È una scommessa vincente per Conte, ed è anche l’unica opzione per guadagnare una centralità che altrimenti – con un M5S sotto il 15% nelle intenzioni di voto – non avrebbe. Per di più, è anche un modo per cogliere in contropiede il Pd, andando a sfidarlo con uno strumento che proprio i Democratici hanno nel loro Statuto, cioè le primarie. Tatticamente, quella di Conte è una mossa astuta, ma non è detto che tutto questo contribuisca alla strategia del centrosinistra di costruire un’alternative credibile al governo Meloni.

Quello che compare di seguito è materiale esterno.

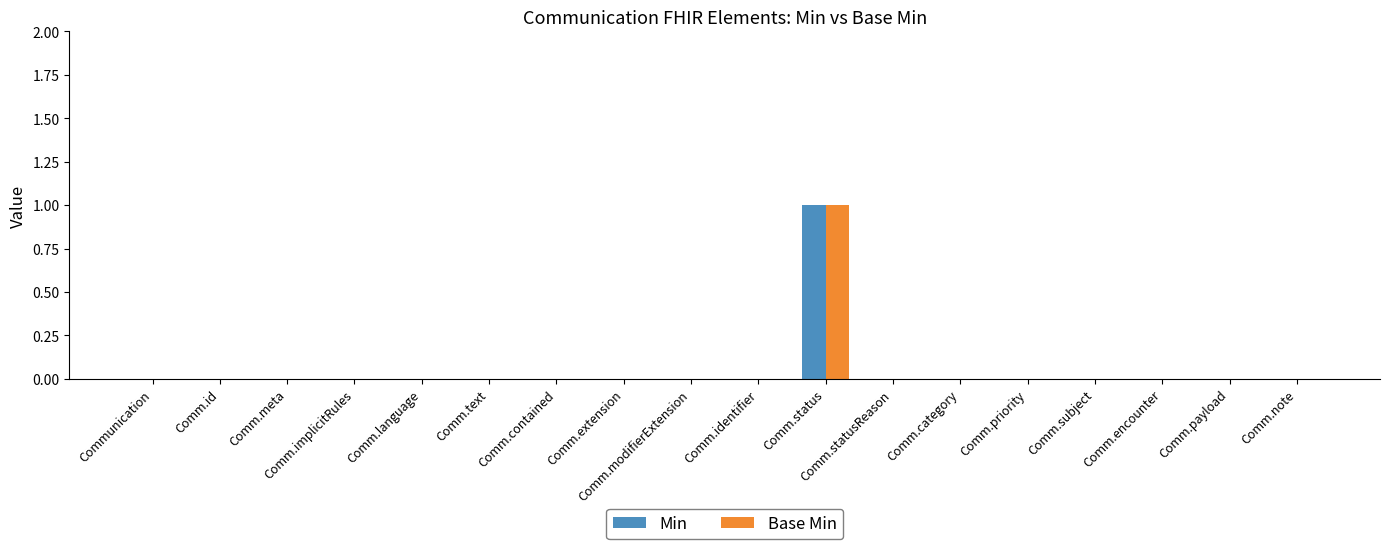

Is the value of Min at Comm.status greater than the value of Base Min at Comm.statusReason?

Yes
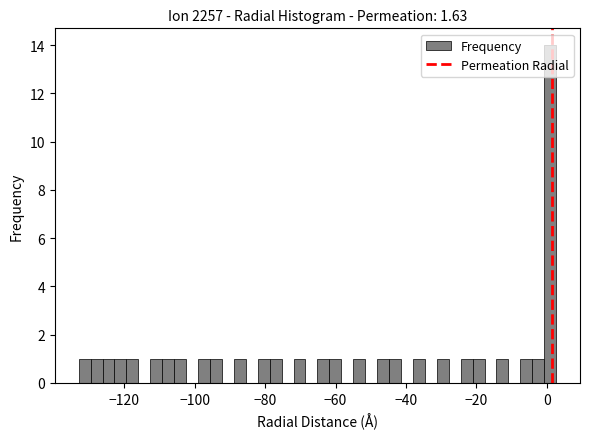

Around what value on the x-axis is the tallest bar? Give the approximate position of its centre, as read against the axis.

2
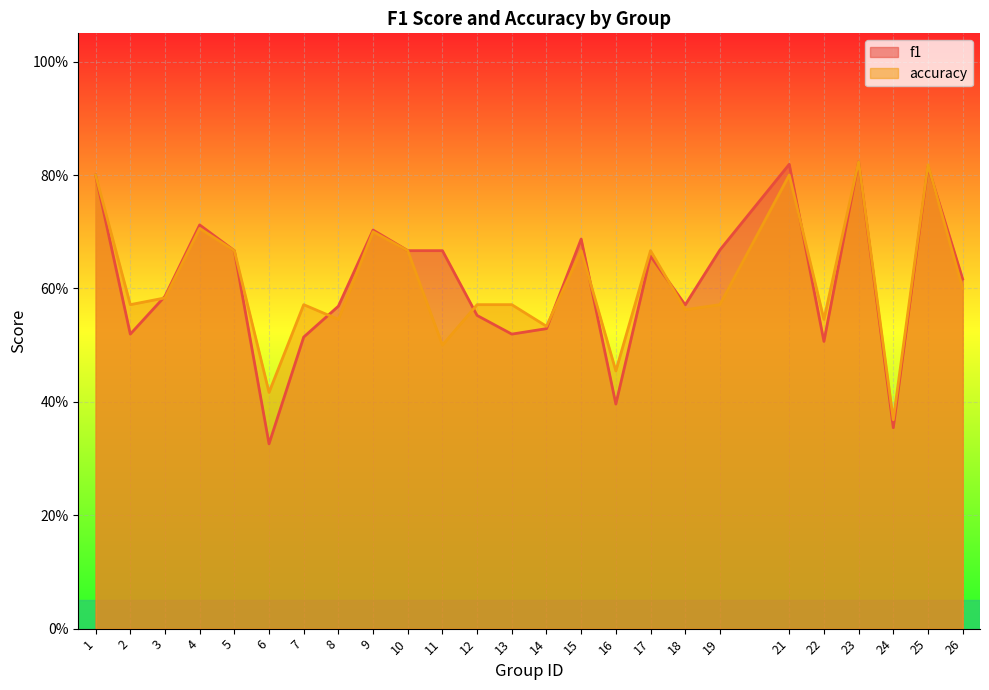

Reading right to left, list all the values displayed in this chart.

f1: 26=0.6	25=0.8	24=0.4	23=0.8	22=0.5	21=0.8	19=0.7	18=0.6	17=0.7	16=0.4	15=0.7	14=0.5	13=0.5	12=0.6	11=0.7	10=0.7	9=0.7	8=0.6	7=0.5	6=0.3	5=0.7	4=0.7	3=0.6	2=0.5	1=0.8
accuracy: 26=0.6	25=0.8	24=0.4	23=0.8	22=0.5	21=0.8	19=0.6	18=0.6	17=0.7	16=0.5	15=0.7	14=0.5	13=0.6	12=0.6	11=0.5	10=0.7	9=0.7	8=0.5	7=0.6	6=0.4	5=0.7	4=0.7	3=0.6	2=0.6	1=0.8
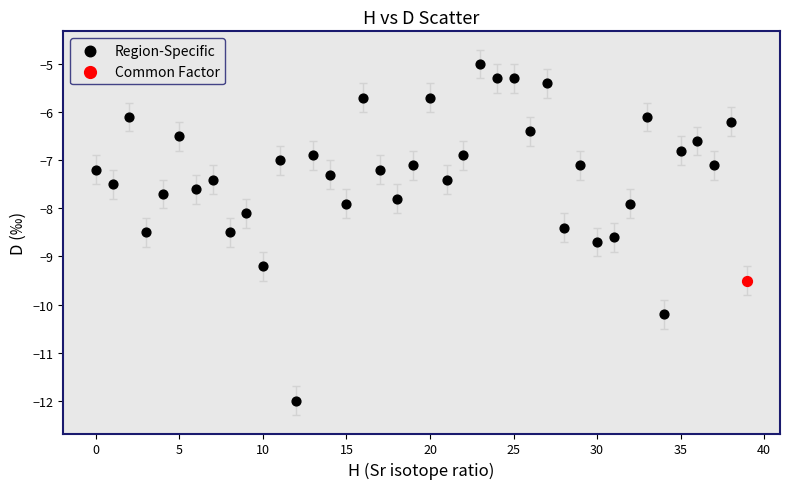

What are all the series names shown in the legend?

Region-Specific, Common Factor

Il proscioglimento di Arcuri può avere un impatto politico più ampio, rafforzando indirettamente la posizione di Conte e la sua credibilità di governo?

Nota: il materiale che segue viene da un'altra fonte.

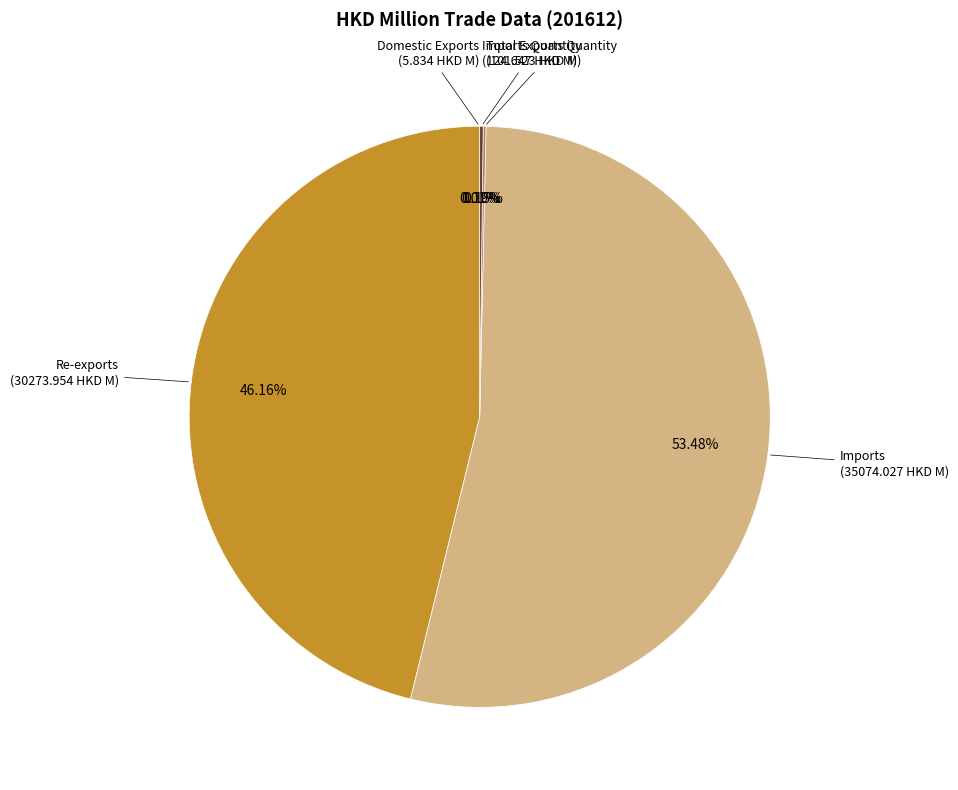

Does any single category account for the majority?

Yes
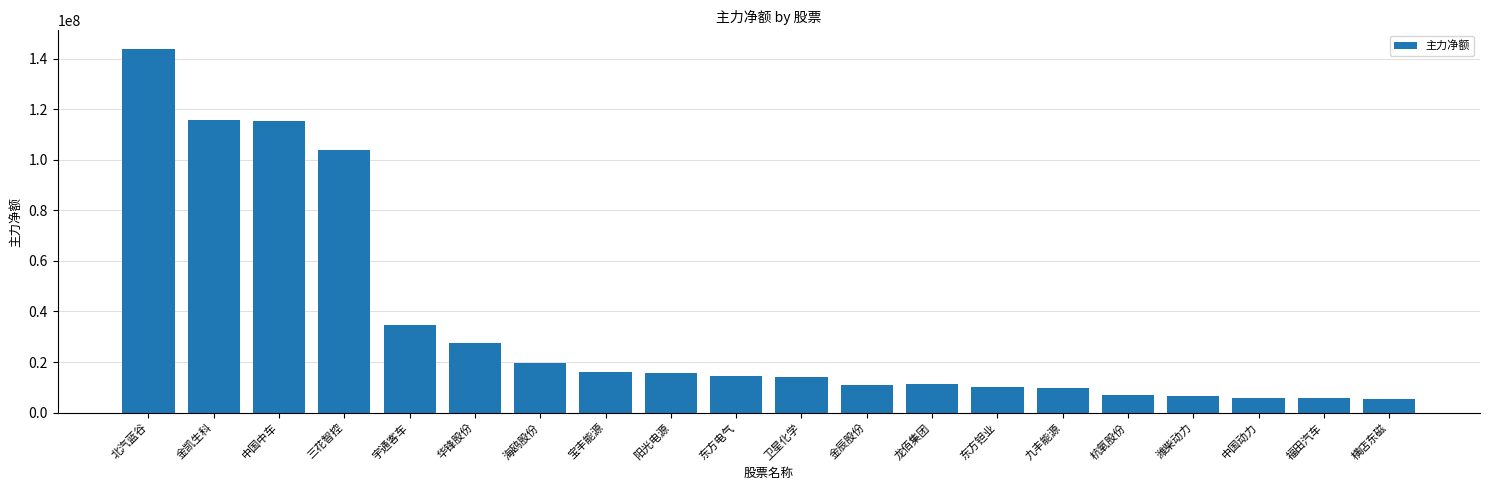

Where is the data nearest to the value 74742418?

三花智控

No, quel proscioglimento non avrà alcun impatto sull’attuale consenso dei partiti o dei loro leader, incluso Conte. Nella testa degli italiani, l’emergenza Covid è una esperienza passata: tragica ma passata. Un’esperienza che hanno obliterato e non vogliono rivangare. Sono altre oggi le preoccupazioni degli italiani – dal carovita alla guerra, dal prezzo delle bollette alla crisi energetica e alla sicurezza – e solo su quelle si misureranno i reali consensi dei partiti.

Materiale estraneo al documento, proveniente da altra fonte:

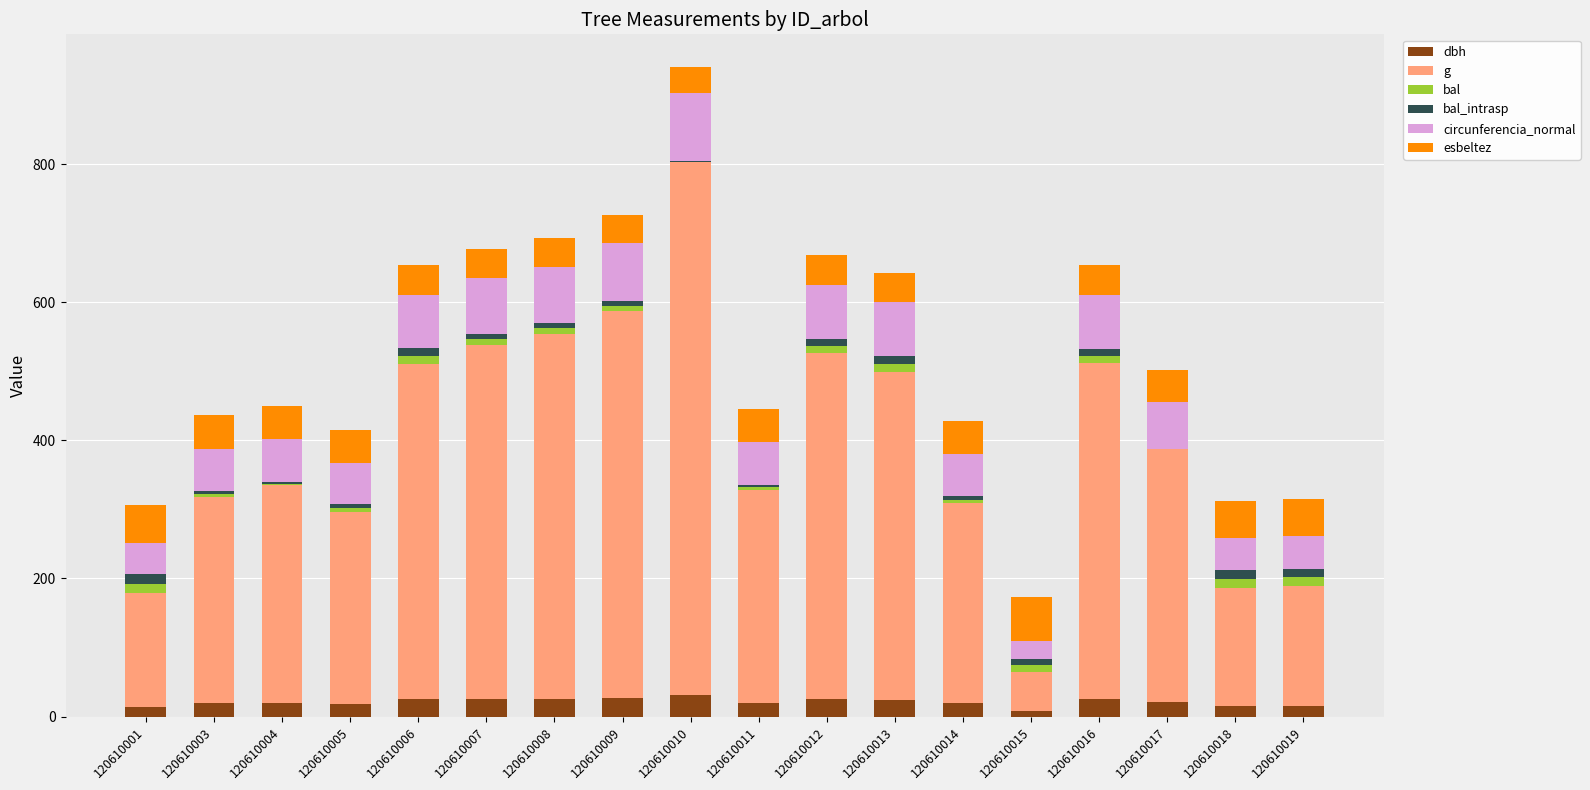

What is the sum of all dbh values?

380.6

Quanto pesa oggi lo scontro tra Conte e Grillo su simbolo e nome del partito? È una dialettica fisiologica o il segnale di una frattura strutturale destinata a cambiare gli assetti del Movimento?
È solo una battaglia dal sapore legale e anche un po’ retrò. La stagione grillina è finita e non potranno essere gli avvocati di Grillo o Grillo stesso a riportarla in auge. Oggi il M5S è il partito di Conte, vero dominus del partito e i “grillini” della primissima ora si trovano in buona parte fuori dal partito, collocati tra gli astensionisti intermittenti. Il vero esame per la leadership di Conte saranno le prossime elezioni Politiche e in quelle si deciderà anche il destino del M5S, soprattutto al Sud.
In un campo largo che fatica a trovare una sintesi, esiste oggi una leadership riconosciuta o si va verso un modello più collegiale e competitivo tra più figure?
La collegialità fa parte, direi in modo ontologico, del centrosinistra italiano. Quindi, è sbagliato rinnegarla o snaturarla. Piuttosto, bisognerebbe capire come valorizzarla evitando dannose lacerazioni. Personalmente, non sono né tra gli osannatori né tra i detrattori delle primarie per la scelta della leadership nel centrosinistra. Si possono fare anche con spirito costruttivo, proprio per rafforzare il perimetro della coalizione e individuare assieme alcuni pilastri programmatici comuni. In altri termini, potrebbero essere il trampolino di lancio per la futura campagna elettorale del centrosinistra. Allo stesso modo, potrebbero diventare una banale e brutale conta sul consenso per i diversi leader in lizza, alcuni anche del tutto improbabili. Se gestite in questo modo, molto meglio lasciar perdere e affidare agli elettori di centrosinistra, con i loro voti alle prossime Politiche, la scelta per la leadership del “campo largo”. In ogni caso, consiglierei di evitare di perdere mesi in oziose discussioni su “primarie sì – primarie no” (e primarie come, quando, ecc.): o si decide in fretta oppure è meglio dedicarsi alla costruzione di una piattaforma programmatica comune, che coinvolga giovani e società civile, cioè i veri vincitori del Referendum costituzionale dello scorso marzo
L’incontro con emissari vicini a Trump va letto come un segnale di posizionamento internazionale di Conte o come una mossa tattica che può complicare i rapporti con il resto del campo progressista?
Credo che sarebbe meglio non leggere affatto quella mossa, né tatticamente né strategicamente. Sul piano internazionale, il M5S sbanda continuamente, senza una bussola. Piuttosto che incontri improbabili con altrettanto improbabili emissari trumpiani, il M5S farebbe meglio a fare un bel seminario, a porte rigorosamente chiuse, sui nuovi equilibri geopolitici, sul nuovo ruolo dell’Europa e sull’interesse dell’Italia nel nuovo disordine internazionale che proprio Trump sta contribuendo a plasmare. Questo servirebbe anche a arrivare al tavolo dei negoziati per la costruzione di un nuovo centrosinistra con posizioni meno erratiche di quelle viste fino ad oggi.